Agentic Deep Graph Reasoning Yields Self-Organizing Knowledge Networks
Markus J. Buehler
TL;DR
The paper presents an autonomous, graph-native reasoning framework that iteratively expands a knowledge graph in concert with a reasoning LLM, producing self-organizing, scale-free networks with hubs and interdisciplinary bridge nodes. By embedding reasoning within the graph construction loop and applying extensive network analysis (modularity, betweenness, k-core, path lengths), the work demonstrates open-ended knowledge growth across hundreds of iterations without ontological predefinition. In a materials-design context, agentic reasoning uncovers cross-domain synergies, formulates novel hypotheses (e.g., Bio-Inspired Adaptive Materials for Resilient Ecosystems, BAMES), and yields structured compositional reasoning workflows that outperform baseline approaches. The findings suggest that recursive graph reasoning can serve as a scalable, interpretable, and potentially transformative paradigm for autonomous scientific discovery and knowledge management across domains.
Abstract
We present an agentic, autonomous graph expansion framework that iteratively structures and refines knowledge in situ. Unlike conventional knowledge graph construction methods relying on static extraction or single-pass learning, our approach couples a reasoning-native large language model with a continually updated graph representation. At each step, the system actively generates new concepts and relationships, merges them into a global graph, and formulates subsequent prompts based on its evolving structure.
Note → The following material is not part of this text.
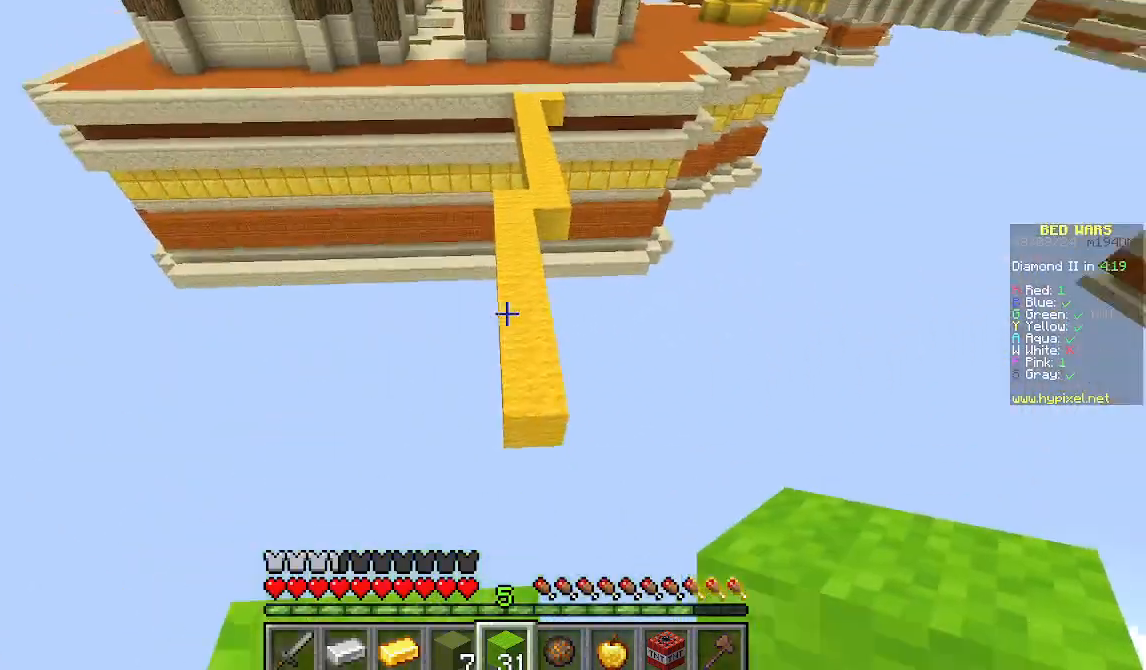
{"keys": [], "mouse": [], "events": [[200, "s", "down"], [400, "s", "up"]]}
Through this feedback-driven loop, the model organizes information into a scale-free network characterized by hub formation, stable modularity, and bridging nodes that link disparate knowledge clusters. Over hundreds of iterations, new nodes and edges continue to appear without saturating, while centrality measures and shortest path distributions evolve to yield increasingly distributed connectivity. Our analysis reveals emergent patterns, such as the rise of highly connected 'hub' concepts and the shifting influence of 'bridge' nodes, indicating that agentic, self-reinforcing graph construction can yield open-ended, coherent knowledge structures. Applied to materials design problems, we present compositional reasoning experiments by extracting node-specific and synergy-level principles to foster genuinely novel knowledge synthesis, yielding cross-domain ideas that transcend rote summarization and strengthen the framework's potential for open-ended scientific discovery. We discuss other applications in scientific discovery and outline future directions for enhancing scalability and interpretability.